From a valuation point of view, having hardware counts towards your value, as its an asset you actually own. More importantly you can use it to lower your tax bill, and reduce your run rate, in exchange for an up front cost.

Now, if you have a lot of bursty traffic, that doesn't require much DB activity, then AWS is perfect, as the elastic IP load balancer allows you to spin up machine on demand. However thats not that helpful for Databases. Sure you can warm migrate from a EBS snapshot, but you'd best do it quick, otherwise you'll overload an already overloaded DB.

With our architecture, HW requirements, the price of HW and the price of the cloud VMs, even working on this for a week or two saves us significant amount of money both short-term and long-term. The side effect is that we now have tools to recover servers way faster and allows us to do things we have not thought about before.
Agreed. Additionally, some business models simply don't mesh with cloud infrastructure pricing no matter the volume. There are definitely advantages to using cloud services, but most of the time bare metal gets you more hardware/performance at a lower cost in the long run, even when you factor in everything else that it entails.
The thing people forgets, is that the cloud provider have the same issues and expences. That cost is passed on to the clients. Now they may be more efficient ect. but once you reach a certain scale, and it's less that people think, you might as well get it done in house if you can find qualified people.
How can people forget, when that cost is right there in the price tag? If anything, it's easier to overlook the costs of running your own hardware, since they aren't immediately apparent.
My experience is that people don't understand cloud pricing at all.

First of all they tend to not look at monthly prices, and are seduced into thinking their instances are cheap. Secondly they are seduced itnto thinking they are spending less ops time, though in my experience it's the reverse. Thirdly, people "forget" about extras like bandwidth costs (which are extortionate at all the big cloud providers), extra storage volumes etc.

Then when people get the bill, it often gets back-rationalised as being ok because it's cloud so it must be cheap.

The greatest innovation AWS did was finding a way to get people to pay absolutely insane rates for hosting.

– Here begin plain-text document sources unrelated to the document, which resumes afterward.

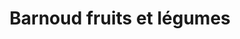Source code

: ---
title: "Barnoud fruits et légumes"
url: /fleury-les-aubrais/barnoud-fruits-et-legumes/
shop: ferme
---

They simply underestimate the ops cost, and often focus on the monthly cost. The thing that cloud providers like AWS are good at, and IMO, the only reason you should choose them, is when you have highly variable loads. Dynamic scaling is something only they can do because they have such a massive scale. Even if you're relative small and cannot justify hiring a sysadmin, there are plenty of consults out there you can hire.
I agree with you. I don't think it makes sense except for very large companies.